In the late 1950s and early 60s, Erich Brenn graced the stage of The Ed Sullivan Show with his act of spinning plates. Using thin wooden poles, the Austrian would set the tableware spinning, working to keep them aloft while “Flight of the Bumblebee” played at a frantic pace.
It’s an act Department of Metropolitan Development (DMD) executive director Kelley Coures says he relates to.
“Sometimes I feel like that guy,” he says with a smile, “trying to keep all these plates spinning up there.”
A graduate of Harrison High School and Indiana State University Evansville (now University of Southern Indiana), Coures found himself in the DMD managing federal funds after taking an early retirement from Springleaf Financial, where he had worked for 31 years, in 2012. Two years later, Mayor Lloyd Winnecke would ask Coures to take on a new position.
“He said, ‘I’ve got good news and I’ve got bad news,’” he says. “The good news was he wanted me to be executive director.
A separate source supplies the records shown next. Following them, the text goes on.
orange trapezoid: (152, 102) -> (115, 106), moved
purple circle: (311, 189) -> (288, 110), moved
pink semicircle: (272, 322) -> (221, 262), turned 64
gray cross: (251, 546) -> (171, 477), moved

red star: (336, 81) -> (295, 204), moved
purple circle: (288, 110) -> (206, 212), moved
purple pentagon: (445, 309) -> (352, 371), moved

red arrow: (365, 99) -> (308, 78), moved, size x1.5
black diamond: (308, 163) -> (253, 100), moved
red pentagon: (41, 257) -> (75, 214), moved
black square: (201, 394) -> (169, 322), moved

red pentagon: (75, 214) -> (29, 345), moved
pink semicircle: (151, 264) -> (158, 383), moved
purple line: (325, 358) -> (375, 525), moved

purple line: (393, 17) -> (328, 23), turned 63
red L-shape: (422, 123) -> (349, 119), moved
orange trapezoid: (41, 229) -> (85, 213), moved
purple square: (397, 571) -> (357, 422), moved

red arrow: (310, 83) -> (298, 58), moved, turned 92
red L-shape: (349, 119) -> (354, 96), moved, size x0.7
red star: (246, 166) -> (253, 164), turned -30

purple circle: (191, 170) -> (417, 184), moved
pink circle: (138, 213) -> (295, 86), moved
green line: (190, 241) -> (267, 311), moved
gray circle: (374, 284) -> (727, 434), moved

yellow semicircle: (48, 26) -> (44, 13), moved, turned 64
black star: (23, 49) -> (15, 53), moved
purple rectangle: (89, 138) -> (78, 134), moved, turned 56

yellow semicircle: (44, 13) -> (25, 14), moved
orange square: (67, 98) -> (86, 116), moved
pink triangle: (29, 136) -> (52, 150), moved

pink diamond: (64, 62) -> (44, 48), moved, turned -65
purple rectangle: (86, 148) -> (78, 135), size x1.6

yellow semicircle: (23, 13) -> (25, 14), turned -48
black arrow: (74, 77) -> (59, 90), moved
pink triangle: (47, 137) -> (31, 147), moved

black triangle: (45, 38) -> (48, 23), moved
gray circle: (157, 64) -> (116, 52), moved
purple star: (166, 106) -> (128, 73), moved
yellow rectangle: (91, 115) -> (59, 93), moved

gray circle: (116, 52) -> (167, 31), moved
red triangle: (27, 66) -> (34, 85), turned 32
The bad news, he said, was I was going to work 24 hours a day, seven days a week.”
Coures, who served as an intern in the DMD in 1979 under former mayor Russ Lloyd Sr., enjoys working with community residents, city leaders, and local businesses, making the long hours just another aspect of the job he doesn’t mind. But being head of the DMD is more than standing at a podium, sharing the next development project with the city.
“It’s leveraging dollars and finding developers who can make projects happen,” he says. “The job really is about several different things; it’s about people, it’s about making sure what the city does is good for people.”
In the last two years, Coures’s spinning plates have included new development projects at Haynie’s Corner Arts District; the progress of Downtown; the North Main Complete Street Project; and setting up Evansville’s land bank to deal with housing blight, a project Coures is especially proud of. By leveraging federal money and organizing private investments, the DMD is able to bring property back to the city’s tax rolls and create jobs — two things that strengthen the city.
“I feel very fortunate to have this job at this time,” says Coures. “Because you’re connected to everything; you’re connected to all the good things.”